Data from the Mortgage Bankers Association’s (MBA) Weekly Mortgage Applications Survey for the week ending September 12, 2025, showed an approximate 29.7% rise in mortgage applications compared to the previous week.
Note: The results from last week included a Labor Day holiday adjustment.
Seasonally adjusted, the Market Composite Index, which gauges the volume of home loan applications, rose 29.7% from the previous week. When compared to the previous week, the Index rose 43% on an unadjusted basis.
The Refinance Index rose 70% from the same week last year and 58% from the week before. Compared to a week ago, the seasonally adjusted Purchase Index rose 3%. It was 20% higher than the same week last year and 12% higher than the prior week’s unadjusted Purchase Index.
“Indicative of the weakening job market, and in anticipation of a rate cut from the Federal Reserve, mortgage rates last week dropped to their lowest level since last October, with the 30-year fixed rate declining to 6.39%. Homeowners responded swiftly, with refinance application volume jumping almost 60% compared to the prior week,” said Mike Fratantoni, MBA’s SVP and Chief Economist. “Homeowners with larger loans jumped first, as the average loan size on refinances reached its highest level in the 35-year history of our survey. Almost 60% of applications were for refinances, but there was also a pickup in purchase applications.”
Mortgage Purchase Applications Tick Up
The percentage of total mortgage applications that were refinances rose from 48.8% the week before to 59.8% this week. The percentage of applications for adjustable-rate mortgages (ARMs) rose to 12.9% of all applications.
FHA’s percentage of all applicants dropped from 18.5% the week before to 16.3%. The VA accounted for 15.8% of all applications, up from 15.3% the week before. USDA’s portion of all applications dropped from 0.6% the week before to 0.5%.
“Even as 30-year fixed rates reached their lowest level in almost a year, more borrowers, and particularly more refinance borrowers, opted for adjustable-rate loans, with the ARM share reaching its highest level since 2008,” Frantoni said. “Notably, ARMs typically have initial fixed terms of five, seven, or ten years, so those loans do not pose the risk of early payment shock that pre-2008 ARMs did. Borrowers who do opt for an ARM are seeing rates about 75 basis points lower than for 30-year fixed rate loans.”

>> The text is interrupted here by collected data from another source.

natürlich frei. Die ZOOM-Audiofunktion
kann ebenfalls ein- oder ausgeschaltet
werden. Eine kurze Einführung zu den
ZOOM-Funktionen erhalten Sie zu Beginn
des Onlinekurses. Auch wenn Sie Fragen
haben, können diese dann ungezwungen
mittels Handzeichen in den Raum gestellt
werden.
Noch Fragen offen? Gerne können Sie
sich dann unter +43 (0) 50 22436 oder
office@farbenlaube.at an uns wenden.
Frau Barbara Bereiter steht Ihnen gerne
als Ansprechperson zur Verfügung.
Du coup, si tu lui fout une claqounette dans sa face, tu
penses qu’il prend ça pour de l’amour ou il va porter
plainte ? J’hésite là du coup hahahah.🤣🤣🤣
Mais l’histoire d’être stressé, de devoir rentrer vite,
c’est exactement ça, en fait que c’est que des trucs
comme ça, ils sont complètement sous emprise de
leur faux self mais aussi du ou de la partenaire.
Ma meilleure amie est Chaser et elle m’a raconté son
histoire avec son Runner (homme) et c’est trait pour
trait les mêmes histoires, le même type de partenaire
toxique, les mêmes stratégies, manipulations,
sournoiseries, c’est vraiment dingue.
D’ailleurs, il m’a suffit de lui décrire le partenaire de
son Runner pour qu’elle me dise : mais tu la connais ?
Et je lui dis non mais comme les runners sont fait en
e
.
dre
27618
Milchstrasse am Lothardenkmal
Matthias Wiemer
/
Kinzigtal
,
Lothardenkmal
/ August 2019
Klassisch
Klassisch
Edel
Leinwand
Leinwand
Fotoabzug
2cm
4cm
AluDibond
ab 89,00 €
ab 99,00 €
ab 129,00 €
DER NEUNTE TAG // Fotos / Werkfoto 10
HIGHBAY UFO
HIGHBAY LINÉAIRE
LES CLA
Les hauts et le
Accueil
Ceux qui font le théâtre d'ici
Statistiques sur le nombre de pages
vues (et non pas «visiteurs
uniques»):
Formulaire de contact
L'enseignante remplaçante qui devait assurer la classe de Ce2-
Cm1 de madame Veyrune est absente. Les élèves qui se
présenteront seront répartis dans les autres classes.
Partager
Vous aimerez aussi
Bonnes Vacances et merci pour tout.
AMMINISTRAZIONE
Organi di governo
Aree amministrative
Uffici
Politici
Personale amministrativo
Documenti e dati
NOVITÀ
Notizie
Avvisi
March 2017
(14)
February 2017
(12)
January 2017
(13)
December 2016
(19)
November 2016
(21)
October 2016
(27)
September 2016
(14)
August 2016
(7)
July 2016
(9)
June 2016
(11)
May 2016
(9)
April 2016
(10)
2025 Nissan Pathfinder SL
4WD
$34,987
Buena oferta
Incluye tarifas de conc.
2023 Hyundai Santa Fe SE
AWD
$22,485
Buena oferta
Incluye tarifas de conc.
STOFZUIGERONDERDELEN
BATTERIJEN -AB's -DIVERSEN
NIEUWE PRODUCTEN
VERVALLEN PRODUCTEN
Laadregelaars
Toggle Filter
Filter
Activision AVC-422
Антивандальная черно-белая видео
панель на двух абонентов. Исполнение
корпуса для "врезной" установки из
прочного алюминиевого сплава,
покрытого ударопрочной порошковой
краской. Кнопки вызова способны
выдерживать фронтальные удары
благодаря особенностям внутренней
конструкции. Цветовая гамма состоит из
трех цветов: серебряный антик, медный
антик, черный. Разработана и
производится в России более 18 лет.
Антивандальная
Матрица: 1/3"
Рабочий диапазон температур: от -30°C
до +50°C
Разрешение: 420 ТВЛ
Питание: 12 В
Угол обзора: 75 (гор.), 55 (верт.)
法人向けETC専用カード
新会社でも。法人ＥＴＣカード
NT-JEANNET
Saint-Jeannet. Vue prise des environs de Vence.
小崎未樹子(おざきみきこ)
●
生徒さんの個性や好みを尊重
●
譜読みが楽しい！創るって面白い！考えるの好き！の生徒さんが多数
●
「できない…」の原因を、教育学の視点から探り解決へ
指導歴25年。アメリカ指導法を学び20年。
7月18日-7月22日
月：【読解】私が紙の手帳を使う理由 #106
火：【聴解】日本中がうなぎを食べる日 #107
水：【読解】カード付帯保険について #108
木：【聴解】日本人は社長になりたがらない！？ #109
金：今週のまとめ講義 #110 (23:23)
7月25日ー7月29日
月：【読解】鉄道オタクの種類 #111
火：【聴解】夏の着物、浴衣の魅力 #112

Additional Key Findings — National
With points dropping to 0.54 from 0.56 (including the origination fee) for 80% loan-to-value ratio (LTV) loans, the average contract interest rate for 30-year fixed-rate mortgages with conforming loan sums ($806,500 or less) dropped from 6.49% to 6.39%. Compared to the previous week, the effective rate dropped.
With points dropping to 0.35 from 0.48 (including the origination charge) for 80 percent LTV loans, the average contract interest rate for 30-year fixed-rate mortgages with jumbo loan sums (more than $806,500) rose from 6.44% to 6.48%. Compared to last week, the effective rate went up.
With points (including the origination charge) staying constant at 0.68 for 80% LTV loans, the average contract interest rate for 30-year fixed-rate mortgages backed by the FHA dropped from 6.27% to 6.14%. Compared to the previous week, the effective rate dropped.
With points rising to 0.58 from 0.55 (including the origination charge) for 80 percent LTV loans, the average contract interest rate for 15-year fixed-rate mortgages dropped from 5.70% to 5.63%. Compared to the previous week, the effective rate dropped.
For 5/1 ARMs, the average contract interest rate dropped from 5.77% to 5.65%, and for 80% LTV loans, the points dropped from 0.63 to 0.41. Compared to the previous week, the effective rate dropped.
Additionally, after pressure from the Trump administration and for the first time since December 2024, the Federal Reserve has lowered its benchmark interest rate by 0.25 percentage points at the conclusion of its Federal Open Market Committee meeting.